Si Andrews s'estimait déjà heureux, ce n'était rien par rapport à ce qu'il a ressenti par la suite. Ses mécaniciens lui ont dit que même l'extincteur n'était pas récupérable après l'accident. En effet, la suspension avant-gauche avait traversé la monocoque et en avait tranché une partie. Quelques centimètres plus haut, et sa jambe gauche aurait été un kebab !
"Je ne me rappelle pas quand est-ce que la colère a pris le dessus. Mais après être sorti du centre médical, j'ai vu qu'Amati se trouvait au bout de la voie des stands, elle attendait que la séance reprenne. Je suis allé la voir et je lui ai dit de sortir de sa voiture. Elle ne voulait pas."
Tout d'un coup, Giovanna, avait oublié tout l'anglais qu'elle avait appris en courant au Royaume-Uni pendant quelques années. Elle n'a pas dit un mot, se contentant de gesticuler nerveusement. Colin Bennett, embarrassé, regardait ses pieds, anormalement silencieux.
Andrews a été écarté. Dans ces circonstances, c'est logiquement qu'on l'a retenu. Pendant ce temps, sa Reynard 90D croupissait dans la benne du paddock. L'écurie s'est dépêchée de rentrer à Bicester pour construire une nouvelle voiture pour la course de Brands Hatch, qui devait avoir lieu quatre jours plus tard.
"En fait, Amati nous a rendu service," révèle Andrews. "Nous étions lents depuis le début de l'année, pour une raison ou une autre. J'ai changé d'ingénieur juste avant la course de Hockenheim. Dave "Ned" Kelly (designer RAM en F1) était un mec très sympa, mais a été remplacé par Mick Ralph."
"Nous avons changé la monocoque et à Brands, nous étions dans le rythme. J'étais deuxième en essais libres et je me suis qualifié quatrième avec Eddie Irvine en pole devant McNish et Damon Hill. Les Britanniques monopolisaient donc les deux premières lignes, c'était vraiment inédit !"
Il pleuvait lors de cette course.
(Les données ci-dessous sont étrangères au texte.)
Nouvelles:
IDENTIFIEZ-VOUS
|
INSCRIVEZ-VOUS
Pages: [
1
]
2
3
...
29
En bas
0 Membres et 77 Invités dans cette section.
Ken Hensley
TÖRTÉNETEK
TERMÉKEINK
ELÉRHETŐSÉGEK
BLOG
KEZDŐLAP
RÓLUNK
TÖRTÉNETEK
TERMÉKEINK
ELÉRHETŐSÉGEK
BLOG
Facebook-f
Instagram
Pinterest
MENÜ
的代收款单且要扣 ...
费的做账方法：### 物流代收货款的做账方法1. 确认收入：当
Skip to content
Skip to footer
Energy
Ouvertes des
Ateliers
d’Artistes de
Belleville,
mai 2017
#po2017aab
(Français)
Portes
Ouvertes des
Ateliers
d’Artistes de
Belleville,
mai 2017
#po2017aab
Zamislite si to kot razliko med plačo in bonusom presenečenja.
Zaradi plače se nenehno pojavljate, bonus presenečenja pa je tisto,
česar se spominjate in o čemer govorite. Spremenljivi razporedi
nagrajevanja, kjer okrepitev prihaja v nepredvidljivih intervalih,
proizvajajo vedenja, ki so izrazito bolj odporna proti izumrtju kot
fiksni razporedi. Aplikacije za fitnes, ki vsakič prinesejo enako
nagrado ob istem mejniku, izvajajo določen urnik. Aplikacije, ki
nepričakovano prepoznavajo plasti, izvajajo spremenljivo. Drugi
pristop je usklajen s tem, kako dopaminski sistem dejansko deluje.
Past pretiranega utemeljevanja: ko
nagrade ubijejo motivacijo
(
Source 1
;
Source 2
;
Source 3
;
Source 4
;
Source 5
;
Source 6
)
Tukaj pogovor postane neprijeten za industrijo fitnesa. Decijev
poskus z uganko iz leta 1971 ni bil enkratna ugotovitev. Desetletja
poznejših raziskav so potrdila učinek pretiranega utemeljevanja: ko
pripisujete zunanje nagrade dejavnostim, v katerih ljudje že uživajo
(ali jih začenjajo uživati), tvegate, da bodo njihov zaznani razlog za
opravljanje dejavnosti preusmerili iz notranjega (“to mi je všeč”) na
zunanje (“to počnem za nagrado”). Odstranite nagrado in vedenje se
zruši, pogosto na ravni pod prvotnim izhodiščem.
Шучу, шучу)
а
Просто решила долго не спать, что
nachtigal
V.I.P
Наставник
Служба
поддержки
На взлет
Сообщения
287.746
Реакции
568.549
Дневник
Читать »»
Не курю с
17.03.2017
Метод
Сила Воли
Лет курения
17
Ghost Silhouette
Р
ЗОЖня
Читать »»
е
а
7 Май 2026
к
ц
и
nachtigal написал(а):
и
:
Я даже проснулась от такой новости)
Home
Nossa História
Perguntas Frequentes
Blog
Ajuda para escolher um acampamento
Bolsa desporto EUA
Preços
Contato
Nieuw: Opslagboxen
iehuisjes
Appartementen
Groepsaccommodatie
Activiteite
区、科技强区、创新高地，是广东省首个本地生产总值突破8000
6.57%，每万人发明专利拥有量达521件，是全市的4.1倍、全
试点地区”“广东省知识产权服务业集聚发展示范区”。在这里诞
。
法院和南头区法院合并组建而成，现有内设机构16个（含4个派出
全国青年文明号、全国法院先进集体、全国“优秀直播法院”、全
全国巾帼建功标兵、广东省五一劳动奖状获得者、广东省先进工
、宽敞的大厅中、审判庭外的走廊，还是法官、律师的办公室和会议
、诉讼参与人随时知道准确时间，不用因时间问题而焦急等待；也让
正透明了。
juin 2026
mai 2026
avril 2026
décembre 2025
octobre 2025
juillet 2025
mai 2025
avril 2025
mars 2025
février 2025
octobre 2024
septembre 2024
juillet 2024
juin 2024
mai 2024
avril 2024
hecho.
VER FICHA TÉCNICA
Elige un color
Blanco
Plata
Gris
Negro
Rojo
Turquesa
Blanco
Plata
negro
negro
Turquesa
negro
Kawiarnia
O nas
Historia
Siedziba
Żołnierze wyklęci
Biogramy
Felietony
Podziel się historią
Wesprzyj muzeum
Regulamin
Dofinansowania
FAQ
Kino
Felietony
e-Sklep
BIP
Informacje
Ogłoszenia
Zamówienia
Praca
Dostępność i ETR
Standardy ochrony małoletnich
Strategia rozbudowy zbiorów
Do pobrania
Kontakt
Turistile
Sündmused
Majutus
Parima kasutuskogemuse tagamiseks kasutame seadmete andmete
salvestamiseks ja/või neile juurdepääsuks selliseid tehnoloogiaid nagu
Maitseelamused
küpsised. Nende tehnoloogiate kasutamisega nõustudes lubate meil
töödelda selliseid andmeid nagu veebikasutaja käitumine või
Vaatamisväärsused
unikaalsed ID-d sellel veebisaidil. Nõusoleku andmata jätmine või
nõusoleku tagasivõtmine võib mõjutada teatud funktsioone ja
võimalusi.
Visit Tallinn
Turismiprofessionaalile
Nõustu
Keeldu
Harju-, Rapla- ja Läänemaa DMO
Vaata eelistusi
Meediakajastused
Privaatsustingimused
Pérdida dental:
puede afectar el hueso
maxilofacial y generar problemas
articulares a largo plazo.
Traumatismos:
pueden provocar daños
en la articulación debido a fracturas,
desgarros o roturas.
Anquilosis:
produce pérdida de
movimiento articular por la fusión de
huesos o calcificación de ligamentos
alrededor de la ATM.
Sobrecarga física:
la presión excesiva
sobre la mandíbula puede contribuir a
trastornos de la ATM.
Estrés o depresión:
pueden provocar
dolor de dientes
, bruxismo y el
Phil tenait la quatrième place sans problème jusqu'aux arrêts au stand, lorsqu'il a rétrogradé au neuvième rang. Il est ensuite remonté et était bien placé pour monter sur le podium lorsque le regretté Philippe Favre l'a tassé dans l'herbe sans ménagement en sortant des stands.
À l'époque, il n'y avait aucune ligne blanche à ne pas franchir, et Andrew s'est retrouvé couvert de graviers à Paddock Hill Bend, affalé dans son cockpit, abattu par ce nouveau coup du sort.
C'était très représentatif de la carrière d'Andrews. Par rapport à ses contemporains Hill, Irvine et McNish, son palmarès paraît quelque peu modeste.
Cependant, n'oublions pas des performances telles que Brands Hatch en 1990 et la saison suivante, où il a affronté Richard Dean, qui est probablement le pilote britannique le plus sous-estimé de la fin des années 1980 et du début des années 1990, alors que la British F3000 était à son meilleur niveau.
Andrews n'était pas idiot, et tandis qu'il n'aurait jamais laissé entendre qu'il pouvait remporter des Grands Prix, il est certain qu'il était un pilote très talentueux à une époque où la F3000 avait vraiment la crème de la crème des pilotes qui aspiraient à la F1.
"S'il y a une chose dont je suis fier, c'est qu'au fil de ma carrière en monoplace, je n'ai jamais participé à un championnat facile," déclare-t-il. "Je n'ai pas cherché la facilité."
"J'ai toujours été confronté aux meilleurs en FF1600, en F3 et en F3000. J'adorais la compétition, pouvoir dire que j'étais roue contre roue avec des Champions du Monde et des vainqueurs en Grand Prix, et parfois les battre. Cela me rend fier, quand j'y repense maintenant."